Tuesday, November 27, 2012

Book Review: The Orange Eats Creeps, by Grace Krilanovich


 2/5 -- MA-LSV

I had been looking forward to reading The Orange Eats Creeps for a long while. The glowing reviews! The blurbs that boldly proclaimed it a "new literature"; the future of horror! The shock, the grit, the awe, the really freaking weird cover . . ..

Meth and cough syrup junkie (maybe) vampires, Pacific Northwest, the 90s. Spreading dis(ease) and nihilism, riding the rails, hiding in the woods, stealing what they need. Told from the seriously damaged point of view of the only female running with a group of lost boys while ostensibly looking for her missing foster home "sister," TOEC is really mainly about these: body fluids, unsafe sex in gas station bathrooms, smoking, drinking, drug-overdosing, waking facedown in vomit in a grocery store breakroom. Facedown in blood behind a 7-11.  And again. And again.

I wanted to like this book, and I indeed did, at first. Krilanovich's fractured, stream-of-consciousness style suits the subject . . . the problem is not with the language, but with the hollow, drifting plotlessness of the thing. (Okay, drifters drift -- perhaps that's part of the point, but it does make for pretty repetitive reading.) Also?  Krilanovich was only about 14 years old when Kurt Cobain died. True, her main characters aren't meant to be that much older -- 16, 17 -- but there's this sense of trying too hard to be cool and affectless, of shock for shock's sake, lurking beneath her ugly/lovely, Burroughs-esque prose. (Truth: I don't much like Burroughs, either. If you do, you might like this.) Bottom line is I don't buy it, and I've lost interest in how (or whether) the story actually ends.
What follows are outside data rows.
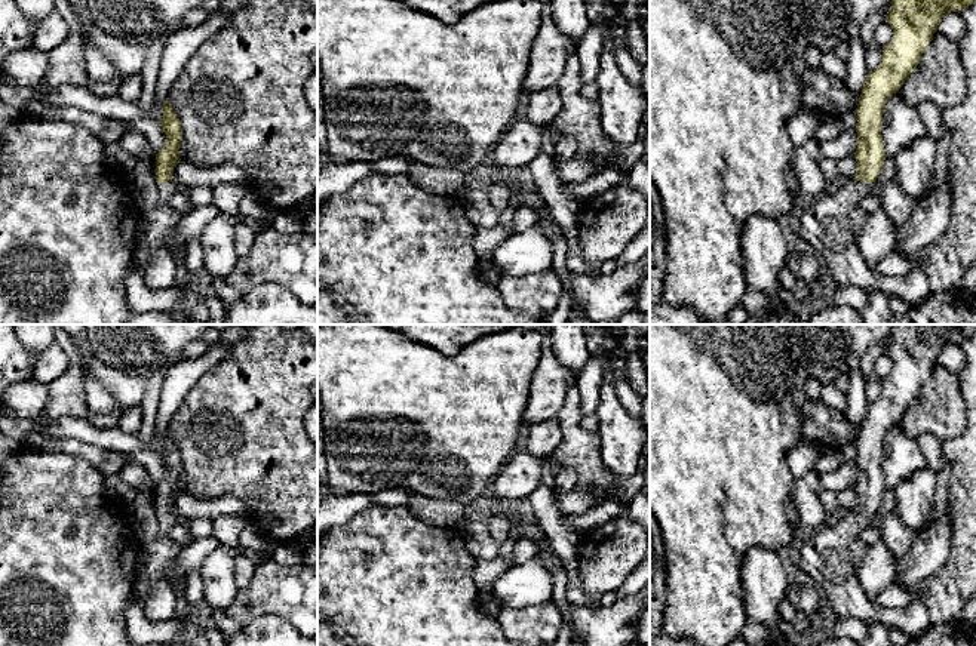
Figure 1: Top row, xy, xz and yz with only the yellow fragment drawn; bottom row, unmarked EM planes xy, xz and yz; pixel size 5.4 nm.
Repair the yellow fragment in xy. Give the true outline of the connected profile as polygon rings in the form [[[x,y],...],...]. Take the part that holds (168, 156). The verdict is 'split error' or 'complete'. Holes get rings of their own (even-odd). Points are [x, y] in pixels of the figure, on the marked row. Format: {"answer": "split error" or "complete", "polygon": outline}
{"answer": "split error", "polygon": [[[169,98],[163,104],[163,119],[159,121],[166,135],[165,147],[156,154],[156,182],[159,203],[141,215],[138,225],[138,244],[150,252],[150,264],[142,273],[147,287],[153,290],[166,289],[177,282],[177,264],[174,253],[163,246],[163,240],[171,234],[188,239],[199,237],[206,225],[222,212],[214,206],[194,206],[190,212],[181,213],[169,206],[169,200],[179,191],[174,179],[174,166],[179,162],[178,150],[182,127]]]}

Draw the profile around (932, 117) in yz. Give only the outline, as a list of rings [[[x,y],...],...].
[[[923,101],[917,105],[920,117],[927,129],[930,138],[937,141],[943,133],[943,117],[942,111],[932,102]]]

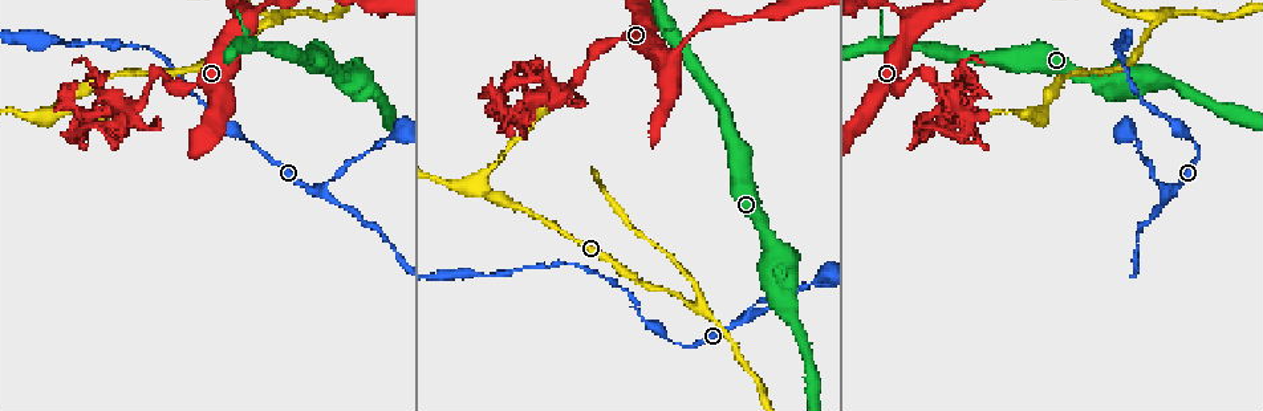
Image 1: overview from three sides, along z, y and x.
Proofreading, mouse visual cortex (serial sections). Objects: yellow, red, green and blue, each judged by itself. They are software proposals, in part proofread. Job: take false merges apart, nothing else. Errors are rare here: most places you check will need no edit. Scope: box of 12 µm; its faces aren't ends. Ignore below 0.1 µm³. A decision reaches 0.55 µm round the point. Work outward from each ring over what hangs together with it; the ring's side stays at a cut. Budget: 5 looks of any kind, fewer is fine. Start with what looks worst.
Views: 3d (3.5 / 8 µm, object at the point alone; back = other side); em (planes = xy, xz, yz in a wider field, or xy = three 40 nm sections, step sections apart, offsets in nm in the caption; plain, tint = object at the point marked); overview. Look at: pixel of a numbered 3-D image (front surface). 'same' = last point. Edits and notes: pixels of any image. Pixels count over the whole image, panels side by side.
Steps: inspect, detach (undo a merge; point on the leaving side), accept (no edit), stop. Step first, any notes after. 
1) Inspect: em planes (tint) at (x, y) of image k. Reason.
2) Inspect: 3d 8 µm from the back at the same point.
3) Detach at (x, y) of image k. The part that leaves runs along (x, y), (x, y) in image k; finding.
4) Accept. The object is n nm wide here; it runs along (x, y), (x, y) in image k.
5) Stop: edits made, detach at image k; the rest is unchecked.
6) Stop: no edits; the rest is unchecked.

Inspect: 3d 3.5 µm from the back at (696, 305) of image 1. Abrupt turn.

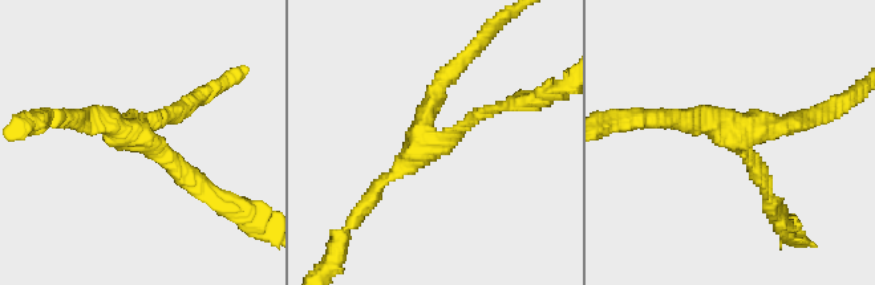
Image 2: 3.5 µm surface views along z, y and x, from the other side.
Accept. The arms are 200, 200, 200 nm wide; it runs along (198, 187), (125, 138), (154, 122) in image 2; one cell here.

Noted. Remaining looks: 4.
Inspect: 3d 3.5 µm from the back at (1167, 194) of image 1. Arms part here.

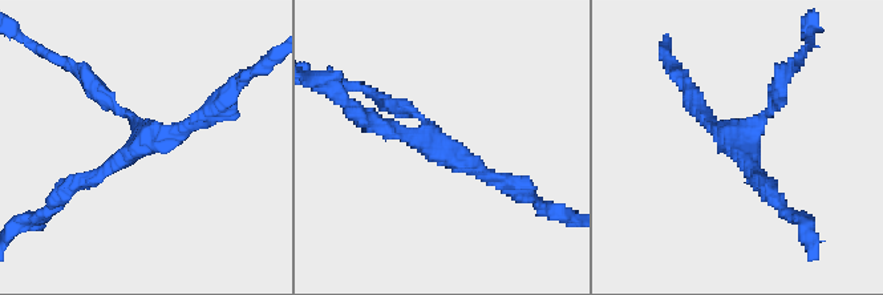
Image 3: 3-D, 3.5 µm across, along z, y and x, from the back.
Inspect: em xy step 1 (plain) at (735, 148) of image 3. 3 arms meet here; the arms are 150, 150, 200 nm wide; shape alone is not enough.

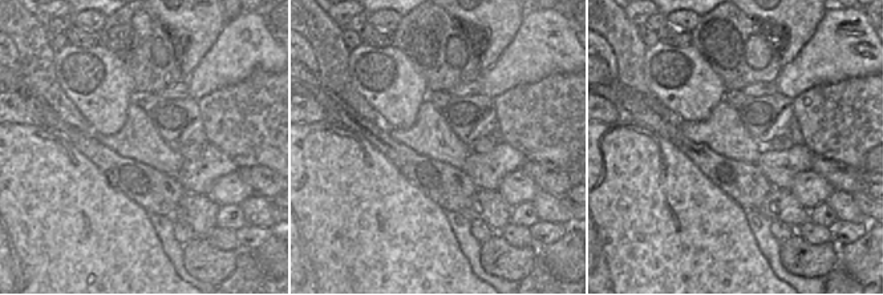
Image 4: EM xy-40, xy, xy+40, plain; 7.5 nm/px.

I'm going to admit here that I only made it a bit over two-thirds through TOEC -- what could have been a mash-up of On the Road and Requiem for a Dream just wound up mushy, monotonous and seemingly endless. I prefer the other "new voices" of horror -- check out the late Paul Haines for a more authentic, muscular version of self-inflicted Gen-X misery. In the end, TOEC is retroscope nostalgia for a fin de seicle ennui that ultimately imploded out of its own tiresomeness. Trust me; I was there.